*Your assignment*
List each line in the material below that contains the word "años".

*Information provided*
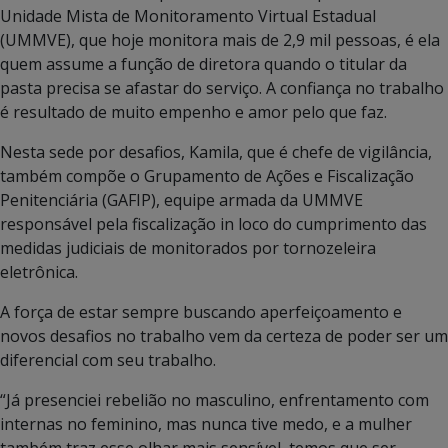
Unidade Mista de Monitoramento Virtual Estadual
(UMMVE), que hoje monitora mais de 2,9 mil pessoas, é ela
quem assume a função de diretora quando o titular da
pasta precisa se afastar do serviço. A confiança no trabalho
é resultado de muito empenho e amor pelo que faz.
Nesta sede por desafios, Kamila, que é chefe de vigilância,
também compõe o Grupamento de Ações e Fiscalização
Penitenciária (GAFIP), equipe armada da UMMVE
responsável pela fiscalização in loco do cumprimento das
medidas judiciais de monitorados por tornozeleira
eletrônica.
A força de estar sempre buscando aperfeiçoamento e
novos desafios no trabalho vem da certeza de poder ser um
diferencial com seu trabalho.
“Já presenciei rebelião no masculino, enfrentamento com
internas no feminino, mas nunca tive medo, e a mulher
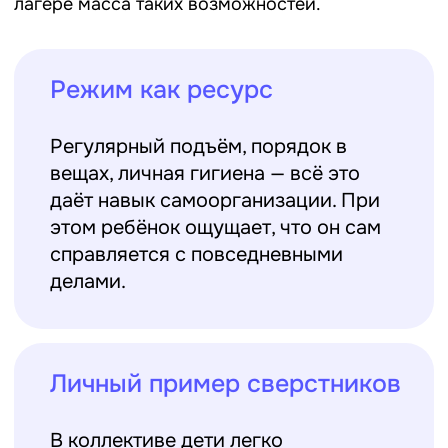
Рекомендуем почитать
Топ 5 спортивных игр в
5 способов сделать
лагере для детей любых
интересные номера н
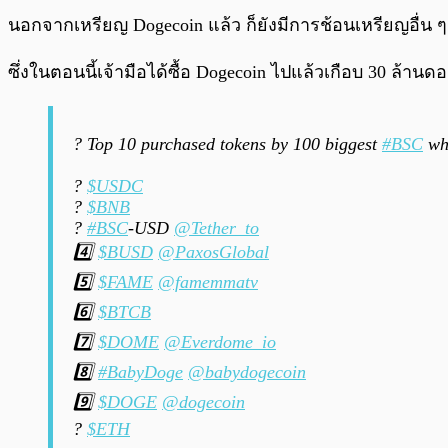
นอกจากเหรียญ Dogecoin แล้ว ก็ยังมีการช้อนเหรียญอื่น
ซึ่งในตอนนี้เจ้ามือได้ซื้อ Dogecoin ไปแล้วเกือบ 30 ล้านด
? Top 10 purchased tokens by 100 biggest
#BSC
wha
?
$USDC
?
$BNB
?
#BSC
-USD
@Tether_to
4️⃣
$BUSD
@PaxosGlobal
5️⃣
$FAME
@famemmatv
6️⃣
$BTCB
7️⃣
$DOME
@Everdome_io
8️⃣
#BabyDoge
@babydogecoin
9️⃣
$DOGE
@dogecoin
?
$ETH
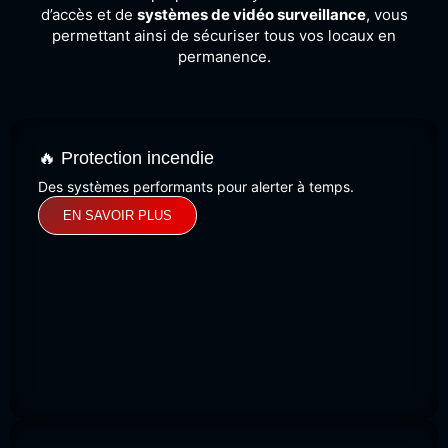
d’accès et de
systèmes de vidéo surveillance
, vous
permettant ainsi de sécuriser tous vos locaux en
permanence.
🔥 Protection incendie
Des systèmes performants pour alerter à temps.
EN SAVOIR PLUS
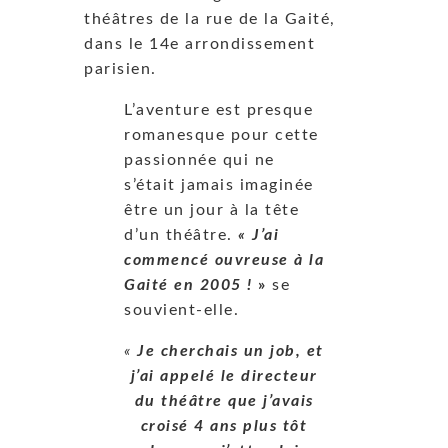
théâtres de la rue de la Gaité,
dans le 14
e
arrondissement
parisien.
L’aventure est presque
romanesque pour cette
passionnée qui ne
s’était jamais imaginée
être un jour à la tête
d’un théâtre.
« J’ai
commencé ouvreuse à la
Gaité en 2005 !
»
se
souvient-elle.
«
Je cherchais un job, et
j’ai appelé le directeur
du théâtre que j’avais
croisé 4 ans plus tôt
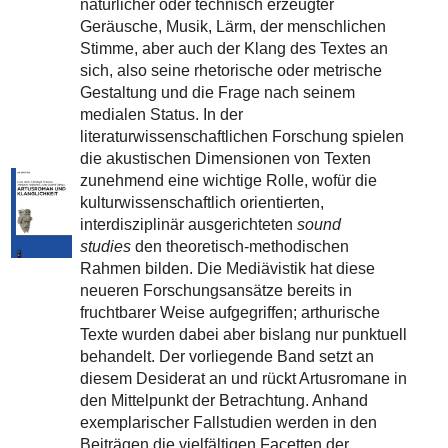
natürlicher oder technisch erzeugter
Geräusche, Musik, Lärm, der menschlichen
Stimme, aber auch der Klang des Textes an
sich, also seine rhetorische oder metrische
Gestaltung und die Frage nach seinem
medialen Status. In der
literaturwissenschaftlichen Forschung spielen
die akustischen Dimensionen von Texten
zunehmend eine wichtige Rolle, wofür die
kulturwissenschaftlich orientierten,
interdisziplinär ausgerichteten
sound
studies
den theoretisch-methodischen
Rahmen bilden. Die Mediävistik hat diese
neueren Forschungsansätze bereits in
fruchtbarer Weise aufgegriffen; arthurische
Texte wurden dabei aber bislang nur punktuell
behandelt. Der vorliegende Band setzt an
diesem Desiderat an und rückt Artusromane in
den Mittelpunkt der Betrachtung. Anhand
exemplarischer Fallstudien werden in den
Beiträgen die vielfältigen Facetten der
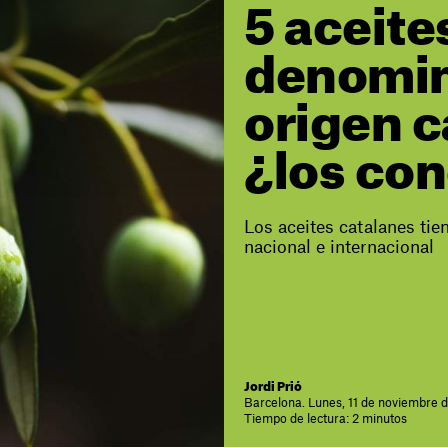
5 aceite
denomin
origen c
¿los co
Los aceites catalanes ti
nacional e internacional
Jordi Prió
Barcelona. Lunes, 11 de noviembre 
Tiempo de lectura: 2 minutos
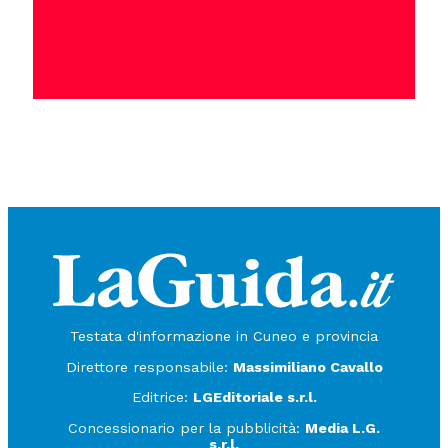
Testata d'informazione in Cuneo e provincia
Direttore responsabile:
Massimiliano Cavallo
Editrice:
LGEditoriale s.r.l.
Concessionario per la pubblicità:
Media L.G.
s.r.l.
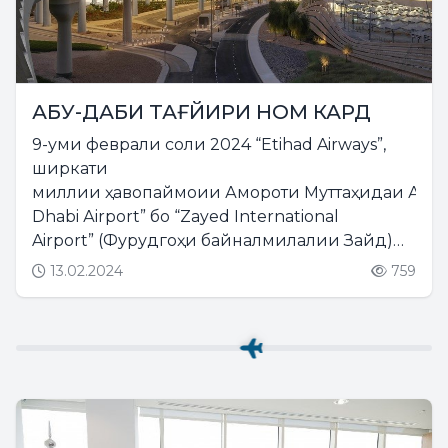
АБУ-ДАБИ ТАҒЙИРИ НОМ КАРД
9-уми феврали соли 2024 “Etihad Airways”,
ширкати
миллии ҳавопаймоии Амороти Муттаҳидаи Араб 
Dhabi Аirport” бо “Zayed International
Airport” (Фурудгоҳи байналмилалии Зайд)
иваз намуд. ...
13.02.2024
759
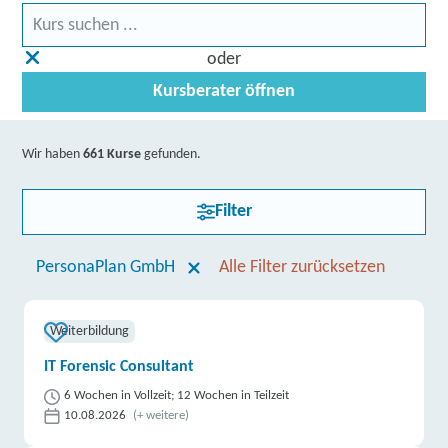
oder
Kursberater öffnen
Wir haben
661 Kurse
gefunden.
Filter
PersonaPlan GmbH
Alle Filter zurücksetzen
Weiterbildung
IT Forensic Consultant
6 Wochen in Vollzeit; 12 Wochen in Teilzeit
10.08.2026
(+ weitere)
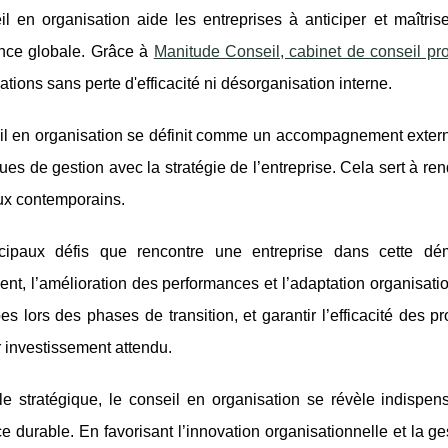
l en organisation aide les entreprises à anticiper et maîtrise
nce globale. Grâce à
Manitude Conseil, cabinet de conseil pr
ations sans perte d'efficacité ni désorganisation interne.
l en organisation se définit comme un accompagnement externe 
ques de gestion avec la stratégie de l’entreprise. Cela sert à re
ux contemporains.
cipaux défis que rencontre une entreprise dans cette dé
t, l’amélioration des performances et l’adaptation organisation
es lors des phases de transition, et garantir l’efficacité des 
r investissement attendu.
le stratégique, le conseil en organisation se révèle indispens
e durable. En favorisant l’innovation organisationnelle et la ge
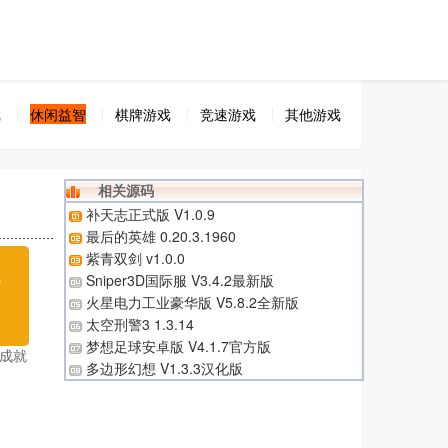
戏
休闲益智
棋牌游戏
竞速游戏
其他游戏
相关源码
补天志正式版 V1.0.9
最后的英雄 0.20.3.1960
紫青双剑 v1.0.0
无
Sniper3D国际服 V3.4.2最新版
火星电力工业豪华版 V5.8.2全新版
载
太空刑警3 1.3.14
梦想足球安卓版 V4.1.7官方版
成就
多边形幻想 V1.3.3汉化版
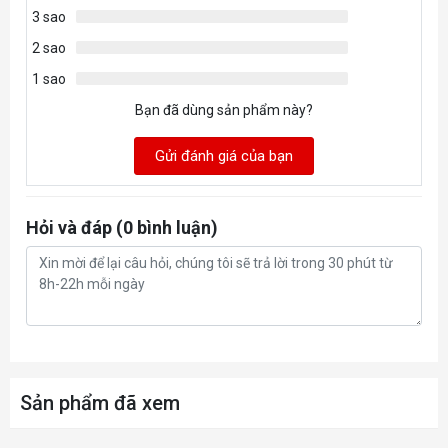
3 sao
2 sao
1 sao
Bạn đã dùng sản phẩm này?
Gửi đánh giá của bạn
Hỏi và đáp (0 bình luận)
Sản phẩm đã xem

--

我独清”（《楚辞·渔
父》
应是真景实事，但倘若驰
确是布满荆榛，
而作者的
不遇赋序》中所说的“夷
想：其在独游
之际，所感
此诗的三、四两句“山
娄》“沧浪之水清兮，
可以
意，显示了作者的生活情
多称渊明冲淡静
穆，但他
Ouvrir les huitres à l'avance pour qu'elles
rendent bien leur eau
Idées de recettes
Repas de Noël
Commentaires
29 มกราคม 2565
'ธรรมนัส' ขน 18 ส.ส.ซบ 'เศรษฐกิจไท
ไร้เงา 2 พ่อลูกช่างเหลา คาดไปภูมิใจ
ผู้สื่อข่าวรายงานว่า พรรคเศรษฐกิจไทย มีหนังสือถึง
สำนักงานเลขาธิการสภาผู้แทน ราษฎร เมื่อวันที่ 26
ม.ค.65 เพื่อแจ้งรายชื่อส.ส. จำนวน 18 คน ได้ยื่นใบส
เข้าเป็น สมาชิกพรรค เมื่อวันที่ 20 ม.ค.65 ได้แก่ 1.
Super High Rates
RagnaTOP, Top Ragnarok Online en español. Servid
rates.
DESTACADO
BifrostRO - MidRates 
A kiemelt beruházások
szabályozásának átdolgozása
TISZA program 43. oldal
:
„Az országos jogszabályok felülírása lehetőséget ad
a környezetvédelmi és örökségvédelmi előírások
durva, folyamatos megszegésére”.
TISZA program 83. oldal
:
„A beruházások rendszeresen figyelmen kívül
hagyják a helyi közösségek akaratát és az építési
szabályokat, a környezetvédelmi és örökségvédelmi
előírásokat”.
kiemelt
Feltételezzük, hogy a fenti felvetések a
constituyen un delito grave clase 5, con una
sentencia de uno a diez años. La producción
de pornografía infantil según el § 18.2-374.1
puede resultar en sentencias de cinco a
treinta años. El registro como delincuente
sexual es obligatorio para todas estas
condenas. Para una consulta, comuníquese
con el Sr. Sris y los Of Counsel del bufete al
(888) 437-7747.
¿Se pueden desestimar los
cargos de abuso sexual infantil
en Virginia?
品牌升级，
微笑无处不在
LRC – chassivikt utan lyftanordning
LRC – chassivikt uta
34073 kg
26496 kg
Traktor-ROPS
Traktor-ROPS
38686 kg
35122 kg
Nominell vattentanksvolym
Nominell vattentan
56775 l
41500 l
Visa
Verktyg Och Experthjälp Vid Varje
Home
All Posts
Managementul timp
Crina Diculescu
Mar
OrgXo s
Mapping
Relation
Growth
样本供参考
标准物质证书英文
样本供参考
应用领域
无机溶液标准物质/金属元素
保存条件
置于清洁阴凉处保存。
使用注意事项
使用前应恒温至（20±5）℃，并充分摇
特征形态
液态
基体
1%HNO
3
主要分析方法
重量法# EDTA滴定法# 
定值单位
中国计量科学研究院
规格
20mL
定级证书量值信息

*Reply to the exercise*
sentencia de uno a diez años. La producción
treinta años. El registro como delincuente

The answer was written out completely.